Source text:

Problem using the -tp=x64 flag with OpenACC


I use a source code with OpenACC directives that work well on GPUs not couple with x64 CPU architectures, I use the following options :

-acc -c -O3 -Minfo -Mcuda=cc2+

But now, I want to use better GPUs and these GPUs are coupled with x64 CPU, so I need to add the -tp=x64 flag (like I’m using CUDA) at the compilation :

-acc -c -O3 -Minfo -Mcuda=cc2+ -tp=x64

But I get the following error when I’m compiling :

nvvmCompileProgram error: 9.
Error: /tmp/pgaccbVWgdlOGjHOs.gpu (960, 24): parse invalid redefinition of function 'functionA'
PGF90-F-0155-Compiler failed to translate accelerator region (see -Minfo messages): Device compiler exited with error status code (mod_functions.f90: 1)
PGF90/x86-64 Linux 16.10-0: compilation aborted

Did I miss something with the -tp=x64 flag ? Thank you for your attention !

Hi Mr. Dark,

“-tp=x64” targets a Unified Binary (multiple x86 targets in the same binary) which is not yet supported with OpenACC.

If you need to the OpenACC binary to run on multiple generations of x86 architectures, you’ll need to either compile targeting the most generic of the architectures or “-tp=px-64” which will run on any modern x86 system.

Hope this helps,

oh all right I understand now, it works well ! Thank you.

I would also want to know something about managed memory : I want to put my structures with the managed attributes, but it seems not working (with CUDA I have no problems). Is it normal ? Thanks again !

The “-ta=tesla:managed” options (i.e. use CUDA Unified Memory) basically replaces allocation calls such as malloc, new, and allocate, with calls to cudaMallocManaged. So only works with dynamically allocated data.

So if your structures are static, then this is why managed isn’t being used.


Oh okay so I don’t need to put any data clauses (like !$acc data present, copyin etc…) ?

I just tried to use this managed option on one example, removing all my data clauses, and yes it seems to work very well with just the parallel/kernels directives. I get the same results as I wrote my code only with CUDA.

Source data:
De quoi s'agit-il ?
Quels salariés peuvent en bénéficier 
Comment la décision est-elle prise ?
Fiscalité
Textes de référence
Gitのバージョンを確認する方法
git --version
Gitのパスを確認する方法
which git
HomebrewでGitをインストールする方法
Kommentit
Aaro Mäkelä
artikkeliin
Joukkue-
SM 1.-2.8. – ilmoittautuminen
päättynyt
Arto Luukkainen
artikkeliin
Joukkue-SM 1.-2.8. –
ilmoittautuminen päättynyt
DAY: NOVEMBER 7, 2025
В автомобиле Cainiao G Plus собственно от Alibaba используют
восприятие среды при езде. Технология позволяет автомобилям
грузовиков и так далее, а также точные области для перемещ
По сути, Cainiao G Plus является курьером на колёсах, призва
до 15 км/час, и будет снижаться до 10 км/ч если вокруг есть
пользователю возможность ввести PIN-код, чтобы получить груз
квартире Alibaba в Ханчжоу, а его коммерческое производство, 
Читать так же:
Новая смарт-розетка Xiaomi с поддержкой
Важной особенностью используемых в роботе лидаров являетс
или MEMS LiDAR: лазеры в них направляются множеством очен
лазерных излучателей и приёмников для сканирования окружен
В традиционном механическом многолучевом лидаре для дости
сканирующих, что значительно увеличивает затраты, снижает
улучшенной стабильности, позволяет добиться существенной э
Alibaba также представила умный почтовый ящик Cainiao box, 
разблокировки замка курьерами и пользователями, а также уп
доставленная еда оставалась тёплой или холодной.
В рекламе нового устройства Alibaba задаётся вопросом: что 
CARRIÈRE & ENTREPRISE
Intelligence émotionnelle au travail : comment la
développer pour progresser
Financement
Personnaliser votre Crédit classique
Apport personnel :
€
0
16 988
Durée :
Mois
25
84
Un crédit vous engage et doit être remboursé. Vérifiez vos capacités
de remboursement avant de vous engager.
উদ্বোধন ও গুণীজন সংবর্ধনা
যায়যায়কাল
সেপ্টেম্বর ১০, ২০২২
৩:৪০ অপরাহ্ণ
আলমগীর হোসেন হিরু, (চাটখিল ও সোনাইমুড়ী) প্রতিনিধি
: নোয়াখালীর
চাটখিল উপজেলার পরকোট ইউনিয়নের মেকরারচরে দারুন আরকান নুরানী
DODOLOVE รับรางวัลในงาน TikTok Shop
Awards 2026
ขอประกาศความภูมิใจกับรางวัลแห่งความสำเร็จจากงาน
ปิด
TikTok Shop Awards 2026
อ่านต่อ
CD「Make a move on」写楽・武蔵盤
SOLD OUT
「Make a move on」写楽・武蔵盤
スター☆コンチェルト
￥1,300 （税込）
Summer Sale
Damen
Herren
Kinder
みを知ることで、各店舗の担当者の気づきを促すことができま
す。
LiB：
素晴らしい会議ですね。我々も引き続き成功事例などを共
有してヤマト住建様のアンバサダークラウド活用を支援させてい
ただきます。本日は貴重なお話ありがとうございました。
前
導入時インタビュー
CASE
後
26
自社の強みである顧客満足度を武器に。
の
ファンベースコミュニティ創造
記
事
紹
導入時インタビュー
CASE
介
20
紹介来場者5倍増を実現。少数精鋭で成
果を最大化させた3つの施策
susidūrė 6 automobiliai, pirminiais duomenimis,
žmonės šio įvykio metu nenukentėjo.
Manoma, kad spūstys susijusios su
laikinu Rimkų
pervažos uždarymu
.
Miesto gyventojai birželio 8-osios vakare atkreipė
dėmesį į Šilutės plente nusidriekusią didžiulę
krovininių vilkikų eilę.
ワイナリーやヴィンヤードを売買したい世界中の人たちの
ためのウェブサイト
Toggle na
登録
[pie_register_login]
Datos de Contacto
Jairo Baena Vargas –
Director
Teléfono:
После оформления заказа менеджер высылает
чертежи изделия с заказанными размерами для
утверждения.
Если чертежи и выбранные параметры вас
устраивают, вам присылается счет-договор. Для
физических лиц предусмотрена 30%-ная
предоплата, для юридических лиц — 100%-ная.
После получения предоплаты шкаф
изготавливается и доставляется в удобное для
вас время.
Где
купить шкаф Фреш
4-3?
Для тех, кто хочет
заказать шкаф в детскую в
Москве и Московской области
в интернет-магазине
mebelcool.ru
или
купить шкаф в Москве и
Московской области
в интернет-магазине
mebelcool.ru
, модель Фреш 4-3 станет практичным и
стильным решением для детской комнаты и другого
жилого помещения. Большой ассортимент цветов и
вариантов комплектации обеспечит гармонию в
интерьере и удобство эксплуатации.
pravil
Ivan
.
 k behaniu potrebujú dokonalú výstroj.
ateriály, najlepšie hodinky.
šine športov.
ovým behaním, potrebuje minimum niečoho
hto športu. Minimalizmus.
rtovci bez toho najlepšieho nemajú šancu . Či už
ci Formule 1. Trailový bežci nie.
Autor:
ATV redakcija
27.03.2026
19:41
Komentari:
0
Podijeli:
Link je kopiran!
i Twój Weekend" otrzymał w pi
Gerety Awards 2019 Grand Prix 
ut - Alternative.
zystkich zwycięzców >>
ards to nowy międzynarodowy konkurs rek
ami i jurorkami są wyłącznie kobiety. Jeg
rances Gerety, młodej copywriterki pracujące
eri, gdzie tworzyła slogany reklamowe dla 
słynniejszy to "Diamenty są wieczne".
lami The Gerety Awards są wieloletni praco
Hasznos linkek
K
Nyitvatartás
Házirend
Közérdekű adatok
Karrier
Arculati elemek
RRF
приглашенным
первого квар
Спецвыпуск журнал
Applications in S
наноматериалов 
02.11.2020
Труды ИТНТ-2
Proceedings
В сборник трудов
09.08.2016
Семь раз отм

Instructions:
1/ From the OpenACC forum thread, extract the passage from "But I get the" up to and including "supported with OpenACC.".
2/ Answer these questions using the OpenACC forum thread:
(a) Which compiler options did the poster use at first for GPUs not coupled with x64 CPUs?
(b) According to the reply, what does "-tp=x64" target?
(c) With the "-ta=tesla:managed" options, which call replaces allocation calls such as malloc, new, and allocate?
3/ Write the next part of the OpenACC forum thread, continuing from its last post.

Responses:
1/
But I get the following error when I’m compiling :

nvvmCompileProgram error: 9.
Error: /tmp/pgaccbVWgdlOGjHOs.gpu (960, 24): parse invalid redefinition of function 'functionA'
PGF90-F-0155-Compiler failed to translate accelerator region (see -Minfo messages): Device compiler exited with error status code (mod_functions.f90: 1)
PGF90/x86-64 Linux 16.10-0: compilation aborted

Did I miss something with the -tp=x64 flag ? Thank you for your attention !

Hi Mr. Dark,

“-tp=x64” targets a Unified Binary (multiple x86 targets in the same binary) which is not yet supported with OpenACC.

2/
(a) -acc -c -O3 -Minfo -Mcuda=cc2+
(b) A Unified Binary, meaning multiple x86 targets in the same binary, which is not yet supported with OpenACC.
(c) cudaMallocManaged

3/
But if I try another example (basically its just the first example with more CPU functions added), the results are wrong : I get only zeros. Do you have any idea where the problem could be find ?

Thank you for your time.

Oh okay so I don’t need to put any data clauses (like !$acc data present, copyin etc…) ?

You might still need to use present if the type is a class or struct with pointers as data members or if you what to control the copy direction for statically allocated arrays. Otherwise, no, you probably don’t need to use the data clauses.

Do you have any idea where the problem could be find ?

Assuming that the data movement is correct (which is the most common cause of wrong answers) I’d start by looking at the compiler feedback messages (-Minfo=accel) to make sure that after adding the function calls, the code still parallelized.

Beyond that, I’m not sure. If you can share code either here or by send it to PGI Customer Service (, it should help in determining the cause.


Ok I understand how it works.

I think I found the problem, the -Minfo gives me the details and effectively the code isn’t well parallelized, I must try something else. If I don’t find the answer I’ll ask you for helping me :)

Thank you again !